Dans un courrier de huit pages aux accents plus politiques que juridiques, l'avocat de la présidence, Pat Cipollone, a informé, mardi, le Congrès que l'administration Trump ne participerait pas à une enquête "partisane et anticonstitutionnelle".

Pour le chef de la majorité démocrate à la Chambre des représentants, Steny Hoyer, qui a rappelé que "personne n'était au-dessus des lois, même le président Trump", cette missive ne change rien au fond du dossier : "Les Américains méritent de connaître les faits et la Chambre ne relâchera pas ses efforts pour mettre en lumière la conduite du président", a-t-il écrit.

La bataille devrait, rapidement, passer sur le terrain juridique. Donald Trump a d'ailleurs estimé mercredi qu'elle finirait "probablement" devant la Cour suprême.

Mais, l'"impeachment" est avant tout, affaire de volonté politique et la perception dans l'opinion publique de la procédure jouera un rôle crucial dans les semaines à venir.

Les démocrates, qui ont, souvent, des difficultés à trouver le bon ton, ou la bonne stratégie face au style résolument provocateur de Donald Trump, s'efforcent de démontrer que l'affaire ukrainienne est de nature différente des scandales qui ont, jusqu'ici, éclaboussé sa présidence.

Le point de départ est simple : un échange téléphonique, au coeur de l'été, entre le président des Etats-Unis et son homologue ukrainien, Volodymyr Zelensky, au cours duquel M. Trump lui a demandé de chercher des informations compromettantes sur son rival Joe Biden.

Empêcher le Congrès d'avancer dans son enquête pourrait constituer une entrave à la justice, rappellent-ils par ailleurs, soulignant que cela avait été l'un des trois motifs de destitution retenus à l'encontre du président, Richard Nixon, en 1974, avant sa démission.

La première salve a été tirée, mardi, 7 octobre, par la Maison Blanche qui a interdit à l'ambassadeur des Etats-Unis auprès de l'Union européenne, Gordon Sondland, un "acteur-clé" dans l'affaire ukrainienne, de témoigner devant les élus.

Les chefs démocrates des commissions chargées des investigations ont, immédiatement, riposté en lui adressant une injonction exigeant qu'il témoigne le 16 octobre et présente des documents que le département d'Etat refuse de livrer.

Les élus espèrent, par ailleurs, entendre, vendredi, 11 octobre, l'ancienne ambassadrice des Etats-Unis à Kiev, Marie Yovanovitch, que Donald Trump avait critiquée lors de l'appel avec son homologue ukrainien.

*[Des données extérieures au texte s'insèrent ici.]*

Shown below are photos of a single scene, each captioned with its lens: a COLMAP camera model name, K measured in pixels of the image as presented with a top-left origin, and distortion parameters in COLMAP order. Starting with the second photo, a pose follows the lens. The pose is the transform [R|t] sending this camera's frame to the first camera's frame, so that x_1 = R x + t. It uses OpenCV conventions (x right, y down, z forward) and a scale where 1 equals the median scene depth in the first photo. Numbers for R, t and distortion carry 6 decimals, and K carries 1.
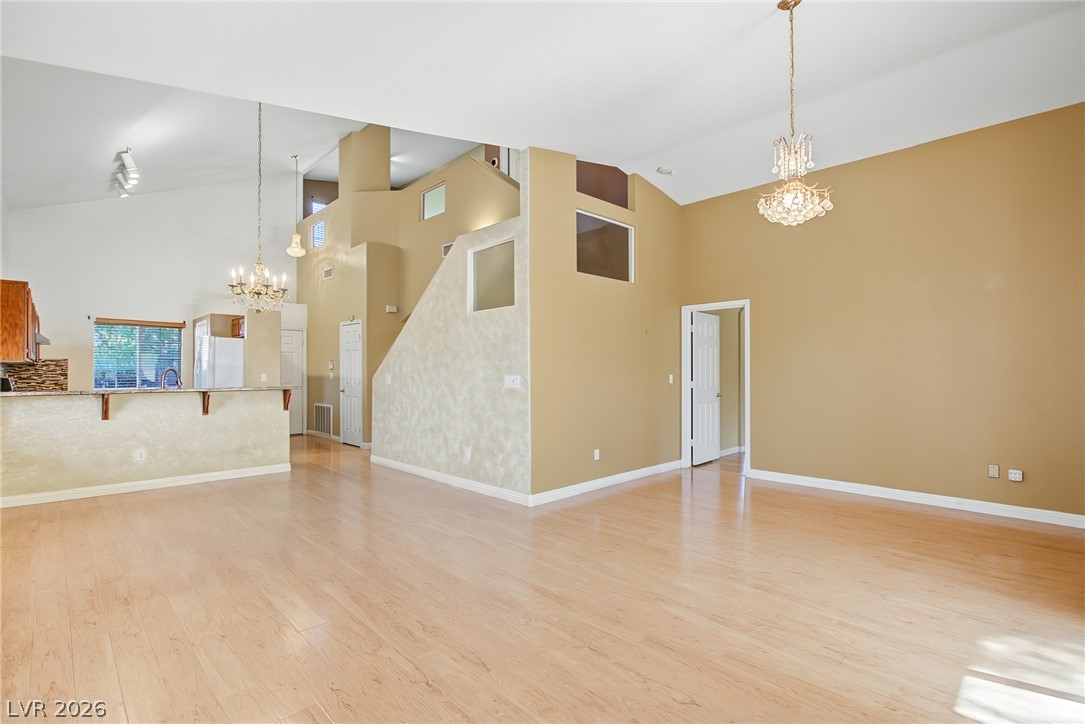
lens RADIAL K [[507.6, 0, 542.6], [0, 507.6, 370.5], [0, 0, 1]] dist [-0.015000, 0.006014]
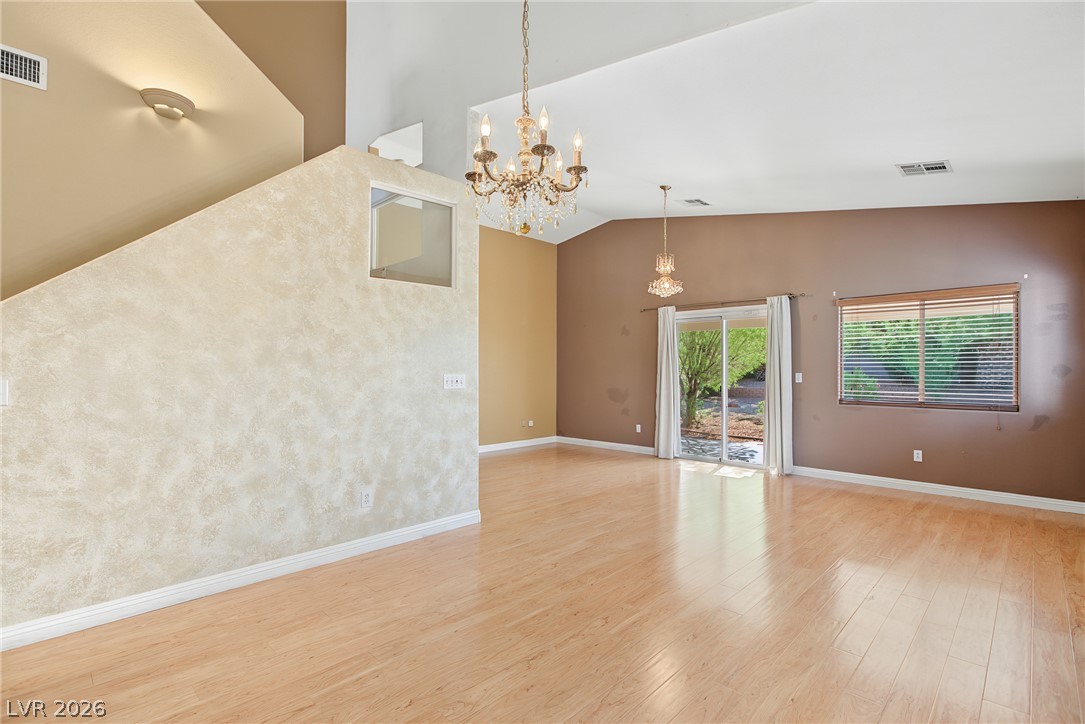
lens RADIAL K [[507.6, 0, 545.0], [0, 507.6, 367.4], [0, 0, 1]] dist [-0.015000, 0.006014]
pose [[-0.030548, 0.001274, 0.999533, -0.737001], [-0.005993, 0.999981, -0.001458, -0.000012], [-0.999515, -0.006035, -0.030539, 0.737495]]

Pour l'heure, Donald Trump accentue ses attaques contre le lanceur d'alerte – un membre des services de renseignement dont l'identité est tenue secrète – dans l'espoir de le décrédibiliser. Pour le moment, il n'y arrive pas.

"L'avocat du lanceur d'alerte est un gros démocrate. Le lanceur d'alerte a des liens avec l'un de mes opposants démocrates", a tweeté Donald Trump, appelant ce dernier à "s'excuser" et les élus à mettre fin à leurs auditions "ridicules".

Le président américain, en retrouvant, cette fin de semaine, les estrades de campagne, jeudi, 10 octobre, dans le Minnesota et, vendredi, 11 octobre, en Louisiane, aura l'occasion de tester son message devant des foules toutes acquises à sa cause.